Minnesota companies launch new push to retain professionals of colorby Toni Randolph, Minnesota Public Radio
Minnesota is becoming increasingly diverse and many local companies are trying to reflect that diversity in their workplaces. While some companies have had success recruiting professionals of color to the Twin Cities, they've sometimes had difficulty retaining them. Several area companies have joined forces to try to change that.
St. Paul, Minn. — Charise Rhodes has a love-hate relationship with the Twin Cities. The Kansas City native has been here for 15 years. She likes the job opportunities, the low crime rate and cleanliness of the Twin Cities.
"But when it comes to the socialization as an African-American female, it would get a little difficult at times to either find someone to date or to find different activities," she says.
When Rhodes first moved here, one of her primary social networks was her alumni association. She's a graduate of Florida A-and-M University. But she also had assistance from the Black Relocation Association, a personal service that helped African-Americans settle into the Twin Cities. The service helped her with the basics, like find an apartment, Rhodes says.
"There was a packet of information that was -- here's where to get your hair done in the Twin Cities as a black person, here's a group of black churches, here's some African-American organizations that are going on."
Information like that is key to helping transplants, Rhodes says, especially those from traditional minority groups -- feel at home in the Twin Cities.
The Black Relocation Association isn't around any more. But several local corporations are kicking off a program called The Partnership -- a nine-month orientation, which is designed to provide leadership and community development for professionals of color. About 10 people will participate in the inaugural class. Two are from Target.

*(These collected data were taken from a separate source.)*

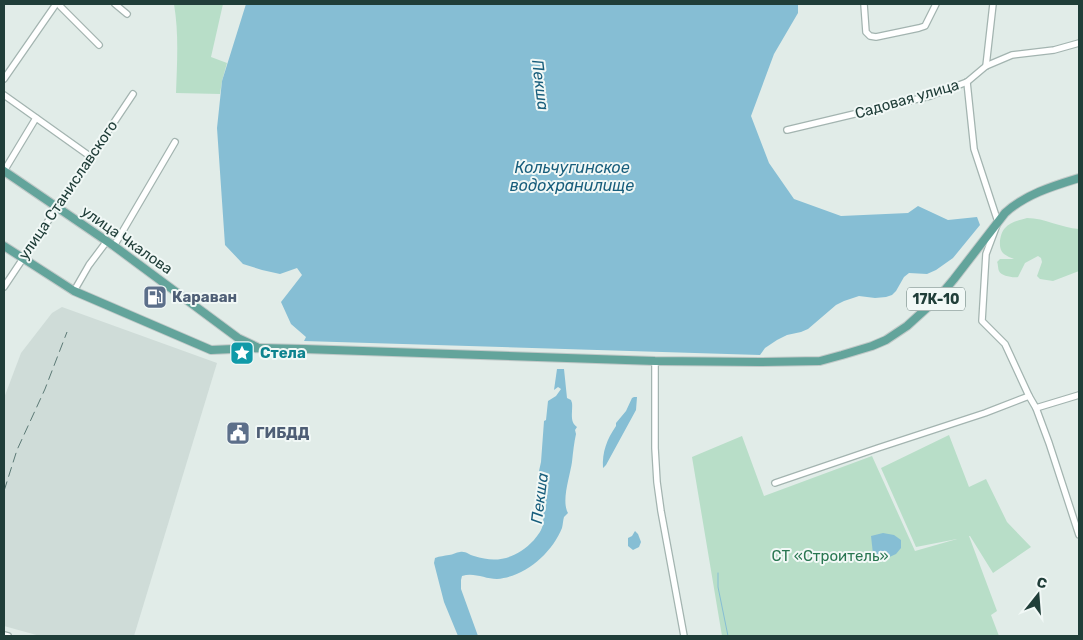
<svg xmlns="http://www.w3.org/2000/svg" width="1083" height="640" font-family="Rubik,sans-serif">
	<rect width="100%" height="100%" fill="#e1ece8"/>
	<path fill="#cfdcd8" d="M62 307 217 363 134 636H40L4 626V398L21 353 52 313Z"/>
	<g fill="#b8dec8">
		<path d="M174 4H223L211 57 227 63 222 81 220 94 176 93C177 63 179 34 174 4Z"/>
		<path d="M1027 218C1045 218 1061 228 1079 229V271L1053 281 1040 279 1037 276 1042 262 1041 258 1038 256 1025 263 1018 277C1013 278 1001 276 999 271 998 269 998 263 997 262L1000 259H1014C1011 258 1007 256 1004 254 997 249 1000 233 1005 228 1010 222 1020 220 1027 218Z"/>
		<path d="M949 435 969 487 986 479 1007 522 1031 547 993 573 970 536H969L997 611 991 615 999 636H722L692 457 742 436 764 496 872 456 915 551 957 539 916 547 881 468Z"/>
	</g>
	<g fill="#86bed4">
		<path d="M246 4H798V13L774 54 751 116 769 163 794 199 841 216 908 213 918 206 948 220 977 217 980 225 953 258 936 270 927 274 909 273 904 277 896 291 892 295 886 297 875 298 859 296 844 301 836 305 808 329 801 332 787 335 777 340 765 348 760 355 304 341 306 337 291 324 281 302 302 275 297 268 280 274 262 270 243 264 225 245 217 128 222 81Z"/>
		<path d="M557 369H564L567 398 571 400 572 403C573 411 569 422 577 427L575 430 576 434C574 443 573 452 572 462 570 476 561 501 568 513L564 517C563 520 563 524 562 528 552 553 525 577 497 579 485 579 474 572 462 576L461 580V589L478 636H458L444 602 434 563 435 558C440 556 444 556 449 555 453 555 456 552 460 552 466 551 469 555 474 556 498 564 517 558 534 540 538 535 542 530 543 524 544 517 541 511 546 506L540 490 542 478 539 471 541 462 544 421 546 420 548 401 556 396 561 389 558 387 554 390Z"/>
		<path d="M634 397H637L636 410 606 465 603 468C602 452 607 439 616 426V423L626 411 632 398Z"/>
		<path d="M635 531 638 534 641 542 639 547 633 550 628 546V538L632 536Z"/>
		<path d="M883 533 894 535 901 540V548L896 554 883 560 873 554 871 536Z"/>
	</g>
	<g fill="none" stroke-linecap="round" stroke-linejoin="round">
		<path stroke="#86bed4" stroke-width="1" d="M718 573V587L728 636"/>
		<g stroke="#a3b4b0" stroke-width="8">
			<g id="minor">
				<path d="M59 4 60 6 99 45"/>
				<path d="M115 4 127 14"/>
				<path d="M864 4 866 32 870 36 876 37 919 28 925 26 936 4"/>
				<path d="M986 66 993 4"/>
				<path d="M4 79 56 4"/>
				<path d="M967 82 974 149 998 222 986 254 982 321 1005 344 1029 396 1036 408 1049 443 1079 535"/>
				<path d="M4 95 91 157"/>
				<path d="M787 130 930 96 967 82 986 66 1012 55 1054 50 1079 43"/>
				<path d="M4 171 36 118"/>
				<path d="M114 246 175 142"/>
				<path d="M4 287 133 94"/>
				<path d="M74 291 89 265 107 241"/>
				<path d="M655 361V448L657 482 661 511 684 636"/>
				<path d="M1036 408 1079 395"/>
				<path d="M775 483 878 448 985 413 1029 396"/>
				<path d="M4 635 8 636"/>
			</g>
		</g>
		<g stroke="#c1c9c8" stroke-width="10">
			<g id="major">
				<path d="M4 171 114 246 238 338 257 347"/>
				<path d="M4 246 74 291 211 350 258 348 304 349 655 361 760 362 820 361 842 355 872 346 886 340 907 326 939 297 954 279 1005 213C1026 194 1053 186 1079 178"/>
			</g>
		</g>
		<use href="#minor" stroke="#fff" stroke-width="5.5"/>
		<use href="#major" stroke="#63a49b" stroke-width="8"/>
		<path stroke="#5b7975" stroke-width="1" stroke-dasharray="10 5" stroke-linecap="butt" d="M4 491 17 450 45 389 67 332"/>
	</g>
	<defs>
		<g id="fuel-square" transform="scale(1.25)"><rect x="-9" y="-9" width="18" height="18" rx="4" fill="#5c6f8a" stroke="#f1f8f6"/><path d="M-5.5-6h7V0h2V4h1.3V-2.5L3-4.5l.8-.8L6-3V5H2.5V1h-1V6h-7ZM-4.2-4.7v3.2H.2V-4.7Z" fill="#fff"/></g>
		<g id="sight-square" transform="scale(1.25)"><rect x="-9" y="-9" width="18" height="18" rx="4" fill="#0f9aa8" stroke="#f1f8f6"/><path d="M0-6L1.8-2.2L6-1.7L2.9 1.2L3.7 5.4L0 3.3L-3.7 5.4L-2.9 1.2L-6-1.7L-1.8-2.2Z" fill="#fff"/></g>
		<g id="civic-square" transform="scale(1.25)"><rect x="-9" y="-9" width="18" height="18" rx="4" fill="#5c6f8a" stroke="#f1f8f6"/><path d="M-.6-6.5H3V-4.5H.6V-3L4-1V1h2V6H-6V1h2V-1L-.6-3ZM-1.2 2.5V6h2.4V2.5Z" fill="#fff"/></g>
	</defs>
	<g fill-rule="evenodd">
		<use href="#fuel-square" x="155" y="297"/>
		<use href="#sight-square" x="242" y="353"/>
		<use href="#civic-square" x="238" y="433"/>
	</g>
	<g text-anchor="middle" stroke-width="4" stroke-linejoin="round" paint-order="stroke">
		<rect fill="#f1f8f6" stroke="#5f7672" stroke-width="1" x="907" y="287.5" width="58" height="23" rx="4"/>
		<g font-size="14" font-weight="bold" fill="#203e39">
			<text x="936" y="304">17К-10</text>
		</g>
		<g font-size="15" fill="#203e39" stroke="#f1f8f6">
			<text transform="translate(907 99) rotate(-16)" y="5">Садовая улица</text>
			<text transform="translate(68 190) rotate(-56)" y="5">улица Станиславского</text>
			<text transform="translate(127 240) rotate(35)" y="5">улица Чкалова</text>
		</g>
		<g font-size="15" font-weight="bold" fill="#4e5e75" stroke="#f1f8f6" text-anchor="start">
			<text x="172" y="302">Караван</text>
			<text x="256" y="438">ГИБДД</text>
		</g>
		<g font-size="15" font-weight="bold" fill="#0d838f" stroke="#f1f8f6" text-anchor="start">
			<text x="260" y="358">Стела</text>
		</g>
		<g font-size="15" fill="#297651" stroke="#f1f8f6">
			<text x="830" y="561">СТ «Строитель»</text>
		</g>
		<g font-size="16" font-style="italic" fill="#185e7c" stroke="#f1f8f6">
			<text transform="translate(541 85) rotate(83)" y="6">Пекша</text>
			<text x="572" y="173">Кольчугинское<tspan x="572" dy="18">водохранилище</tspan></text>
			<text transform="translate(539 498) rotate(-83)" y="6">Пекша</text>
		</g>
	</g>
	<rect width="1083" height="640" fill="none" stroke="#203e39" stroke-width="10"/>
	<g transform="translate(1038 595) rotate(17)" stroke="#f1f8f6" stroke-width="4" paint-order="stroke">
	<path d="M0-4L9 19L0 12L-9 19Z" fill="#203e39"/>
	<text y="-8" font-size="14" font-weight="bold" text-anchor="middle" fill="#203e39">С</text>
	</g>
</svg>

Getting employees connected in the community is a win for Target, says the corporation's manager of diversity and retention, Ben Elkin.

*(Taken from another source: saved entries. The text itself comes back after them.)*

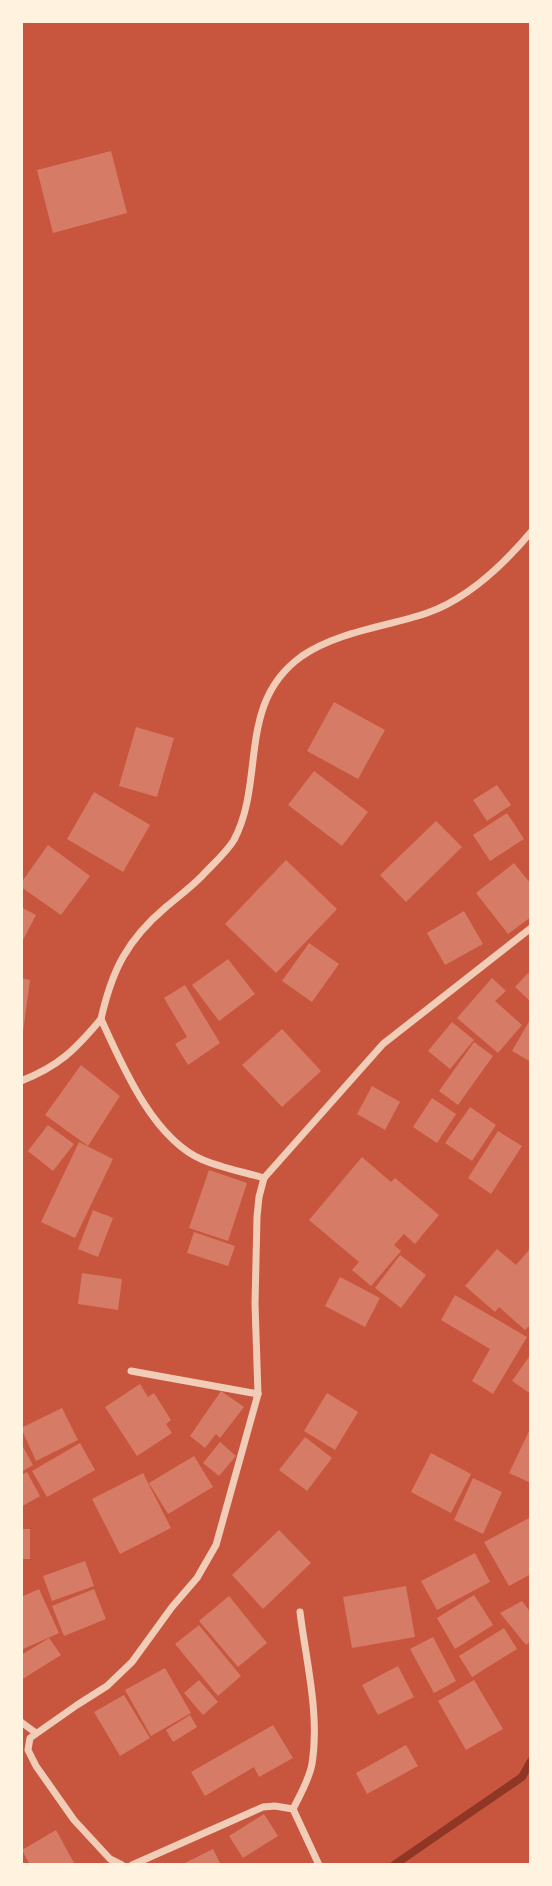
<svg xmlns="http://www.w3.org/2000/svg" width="552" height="1886" font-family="'DM Sans',sans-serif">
<rect width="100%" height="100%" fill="#c8553d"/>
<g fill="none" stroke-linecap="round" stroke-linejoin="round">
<!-- stream -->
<polyline stroke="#8f3625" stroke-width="8" points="394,1865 522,1777 531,1761"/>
</g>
<!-- building -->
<g fill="#d67c66">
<polygon points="111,151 127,213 53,233 37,170"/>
<polygon points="334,702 385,730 358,779 307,751"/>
<polygon points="136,727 174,738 157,797 119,786"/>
<polygon points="314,771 368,812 342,846 288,805"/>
<polygon points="497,785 511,805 487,821 473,800"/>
<polygon points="94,792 150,825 123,872 67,839"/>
<polygon points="507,813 524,839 490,861 473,835"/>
<polygon points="436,821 462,847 406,902 380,875"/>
<polygon points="48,845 90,876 61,915 21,887 21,883"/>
<polygon points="286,860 337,909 276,973 225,924"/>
<polygon points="514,863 531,884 531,917 508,934 476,893"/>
<polygon points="21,907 36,915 21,944"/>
<polygon points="464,911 483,944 445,965 427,933"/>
<polygon points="309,943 339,964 312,1002 282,981"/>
<polygon points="228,959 255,994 219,1021 192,985"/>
<polygon points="531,970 531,1002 515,987"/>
<polygon points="21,978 30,980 23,1032 21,1032"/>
<polygon points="492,978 506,991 495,1001 522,1025 498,1053 457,1018"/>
<polygon points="185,985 220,1043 188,1065 175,1044 187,1037 164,998"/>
<polygon points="531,1018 531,1062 512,1051"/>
<polygon points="452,1022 474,1040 450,1069 428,1051"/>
<polygon points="282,1029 321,1071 282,1107 242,1065"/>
<polygon points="474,1042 493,1056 458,1105 439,1091"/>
<polygon points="81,1065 120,1096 88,1146 45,1115"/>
<polygon points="372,1086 400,1102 385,1130 357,1114"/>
<polygon points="432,1098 456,1114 437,1143 413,1127"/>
<polygon points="470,1107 496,1125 472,1161 445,1143"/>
<polygon points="48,1125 74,1144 53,1171 28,1151"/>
<polygon points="498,1131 522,1146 491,1194 468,1178"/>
<polygon points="79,1142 113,1159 75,1238 41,1222"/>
<polygon points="362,1157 391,1182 395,1178 439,1215 415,1244 404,1234 394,1245 401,1251 371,1286 352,1270 359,1262 309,1220"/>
<polygon points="209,1170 247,1183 228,1241 189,1228"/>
<polygon points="93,1210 113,1218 98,1257 78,1249"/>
<polygon points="194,1232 235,1246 228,1266 187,1253"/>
<polygon points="497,1249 516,1265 529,1250 531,1252 531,1324 525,1330 499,1307 495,1312 465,1286"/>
<polygon points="400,1255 426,1275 401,1308 375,1288"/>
<polygon points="82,1273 122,1279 118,1310 78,1304"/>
<polygon points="340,1277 380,1298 365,1327 325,1306"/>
<polygon points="455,1295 527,1337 493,1394 472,1381 490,1349 441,1320"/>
<polygon points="531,1354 531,1394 512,1381"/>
<polygon points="140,1384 148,1397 154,1393 171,1420 166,1424 172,1433 137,1456 105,1407"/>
<polygon points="221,1391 244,1407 220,1438 216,1434 205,1448 190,1436"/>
<polygon points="327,1393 358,1412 335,1450 304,1431"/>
<polygon points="62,1408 78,1440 36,1461 21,1428"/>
<polygon points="531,1427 531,1483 509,1473"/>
<polygon points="305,1437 332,1458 307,1491 279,1470"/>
<polygon points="220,1442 236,1456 219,1476 203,1463"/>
<polygon points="21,1443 33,1465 21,1472"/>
<polygon points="80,1443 95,1470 47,1497 32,1471"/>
<polygon points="431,1453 471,1474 451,1513 411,1492"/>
<polygon points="194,1456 213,1487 168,1514 149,1483"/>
<polygon points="27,1472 40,1496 21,1507 21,1475"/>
<polygon points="143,1473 171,1528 120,1554 92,1499"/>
<polygon points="473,1478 502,1492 483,1534 454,1520"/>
<polygon points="531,1517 531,1574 509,1586 484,1542"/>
<rect x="21" y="1529" width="9" height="30"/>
<polygon points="279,1530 311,1563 263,1609 232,1575"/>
<polygon points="475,1553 490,1582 437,1610 421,1581"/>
<polygon points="85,1561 94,1586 52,1601 43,1576"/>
<polygon points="406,1586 415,1637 352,1648 343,1597"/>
<polygon points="39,1589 59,1633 21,1650 21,1597"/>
<polygon points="94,1589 106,1619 64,1636 52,1606"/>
<polygon points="474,1595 493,1625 455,1649 437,1618"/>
<polygon points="229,1596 267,1643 238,1667 199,1621"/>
<polygon points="522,1601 531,1613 531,1641 526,1645 500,1613"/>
<polygon points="199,1625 241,1676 218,1696 175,1644"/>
<polygon points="504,1628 517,1649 472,1677 459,1656"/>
<polygon points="433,1637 456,1681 434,1693 410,1649"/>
<polygon points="49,1638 61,1655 21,1680 21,1655"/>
<polygon points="398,1666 414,1697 378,1715 362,1685"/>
<polygon points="165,1668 191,1713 151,1736 125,1690"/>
<polygon points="199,1680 218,1702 203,1715 184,1693"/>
<polygon points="474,1680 503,1729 466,1750 438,1701"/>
<polygon points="124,1695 150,1738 120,1756 94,1712"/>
<polygon points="190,1715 197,1727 173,1742 166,1730"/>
<polygon points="273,1725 293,1758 259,1777 254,1767 205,1796 191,1772"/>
<polygon points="406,1745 418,1766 367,1794 356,1773"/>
<polygon points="264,1814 278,1836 243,1858 229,1836"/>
<polygon points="56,1830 74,1863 70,1865 30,1865 22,1850"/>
<polygon points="213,1849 221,1865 181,1865"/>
</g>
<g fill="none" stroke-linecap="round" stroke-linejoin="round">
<!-- minor -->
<g stroke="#f1ccb7" stroke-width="7">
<path d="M101 1019C112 970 127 940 166 907 178 897 191 887 202 876 212 865 226 853 234 840 266 779 236 703 302 656 339 631 386 627 427 613 467 599 504 564 531 532"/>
<path d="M21 1081C59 1066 75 1050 101 1019 122 1065 153 1139 203 1160 222 1168 244 1172 264 1178L259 1197 257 1217 255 1304 258 1394 216 1545 197 1578 172 1607 132 1662 107 1686 77 1705 30 1738 28 1750 36 1766 74 1820 110 1859 122 1865"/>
<polyline points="264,1178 383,1044 531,928"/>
<polyline points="131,1371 258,1394"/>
<polyline points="21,1722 36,1733"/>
<path d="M293 1809C300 1795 309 1780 312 1764 320 1714 306 1661 300 1612"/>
<polyline points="132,1865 263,1807 275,1806 293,1809 319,1865"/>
</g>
</g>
<!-- border -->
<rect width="552" height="1886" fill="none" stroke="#fff3e0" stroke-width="46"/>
</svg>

"The fact of the matter is if we're bringing somebody in the door, we're really passionate about our belief that they're going to have a great career at Target," said Elkin. "And so we want to do everything that we can to set them up for success in that way."
Helping new employees get entrenched, not only in the corporate culture, but also in the local community, is smart business since employee turn-over can be expensive, Elkin says. Industry figures for the cost of replacing employees is 150 percent of their salaries.
Although Target would not reveal its turnover rate, research shows that in the Twin Cities it takes 18 to 24 months for new employees to get fully connected. For people of color, it can take twice as long.
The Partnership is more than just offering a welcome basket, organizers say. But maintaining a diverse workforce also takes more than a nine-month orientation program.
A program like The Partnership can be helpful, but corporations must also do their internal work, says Jessica Mork, president of the Twin Cities chapter of the National Society of Hispanic MBA's. "Whether it's getting your senior leadership to buy into the diversity initiatives, creating good affinity groups, having the mentor programs and then somehow working towards just building the diversity initiatives, it's part of your corporate culture. That's your first step," she says.
And another step is making sure employees are happy overall. A Boston program also called The Partnership was the inspiration for the Twin Cities program. The program has been around for more than 20 years and the experience of that program shows individual development is only one part of the puzzle, says Beverly Edgehill, president of The Partnership in Boston.
"Organizations like this can make resources known to individuals, but if people are not having a good work experience, they're going to leave regardless of what the resources are," she says.
Companies must also provide career planning and development as well as talent assessment so that employees will know the company is committed to them and then they, in turn will likely be more committed to the company, she says.
- Morning Edition, 05/21/2008, 7:20 a.m.